I forced myself to my feet and hugged Bobby. “Get in bed, little man. You have babysitting duty tomorrow.”
“While you rescue Misha?” he asked, hope pulling his face up in childlike joy.
“I hope so. That’s the plan as it stands now.” I pointed to the tall bed in the corner, the sheets and linens folded back like at a fancy hotel.
Bobby ducked his head in understanding and crawled in, closing his eyes. “Night, Jane.”
“Night, Bobby,” I said.
None of us had slept, and there would be no rest tonight either. We needed to follow up on the few clues we had—and I needed an update on it all.
I entered the dining room, where an impromptu meeting was in progress, my favorite kind of meeting, one with mounds of food. There was thinly sliced rare beef; some kind of fowl carcass with a smaller mound of bird meat that had been pulled from the naked bones; a plate of pale, smoked, thinly sliced cheese; interwoven avocado and tomato slices; varieties of lettuce, pickles, and assorted green sandwich fixings. Even hot peppers and two kinds of onions, which, by the smell in the room, were huge favorites of the Kid and Bodat. Suddenly I craved all the green stuff, a decidedly weird feeling until I remembered that I hadn’t shifted into my Beast in ages. My human body required a more green-based diet than my animal one did. I smeared mayo onto rye bread and stacked the avocado and tomato, pickles, lettuces, and the bird meat, which turned out to be smoked goose. I constructed and listened as the Kid recapped what we had so far. I even put fruit on my plate.

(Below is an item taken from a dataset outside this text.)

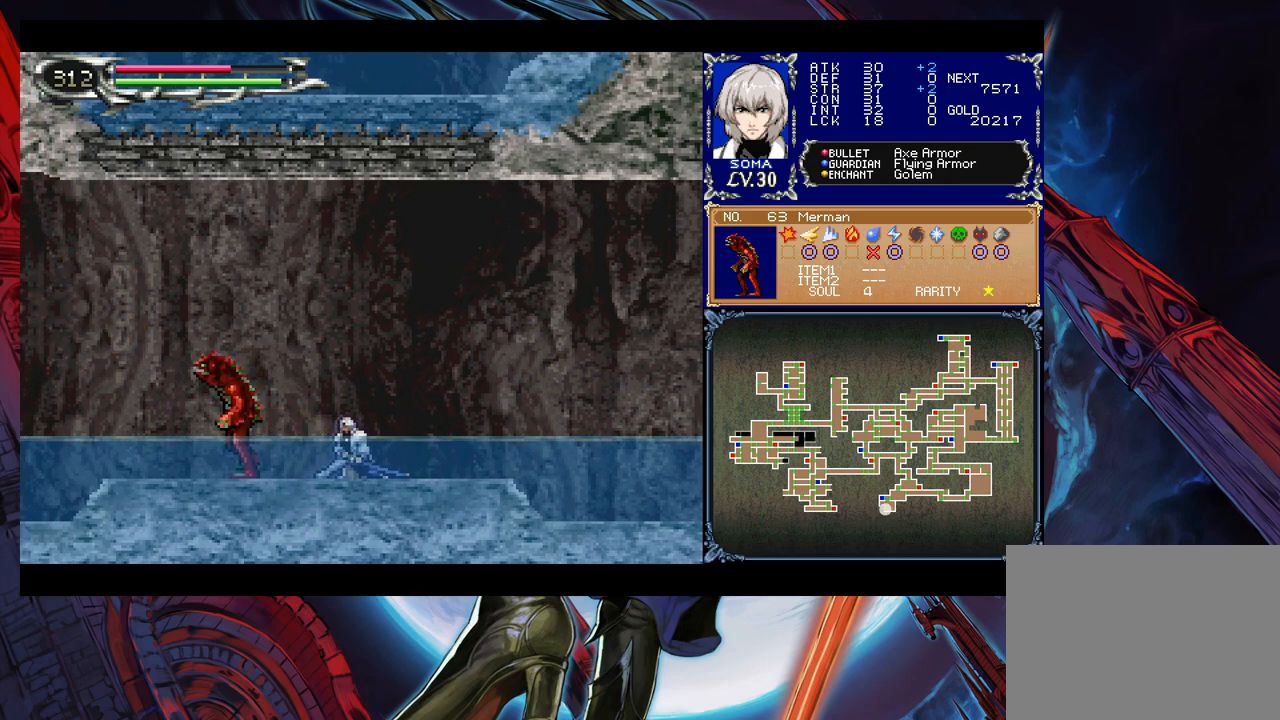
{"buttons": [], "left_stick": "left", "events": [[67, "A", "up"], [217, "left_stick", "center"], [317, "left_stick", "left"], [400, "B", "down"], [417, "A", "down"], [417, "B", "up"], [467, "A", "up"]]}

I also ignored Rick and Soul, concentrating on my own people, or tried to. But Rick was dressed in black jeans and a long-sleeved tee, sitting in a corner chair, one leg drawn up and his bare foot hanging off the chair seat. Bare feet. I loved a man’s bare feet. They held such promise. I leaned against the wall, sandwich in both hands, and bit into it. I moaned softly, closing my eyes, seeing Rick on the dark of my lids, spread out on my bed, his abs clinching as he laughed at something I’d said. He—and the sandwich—were both totally delicious.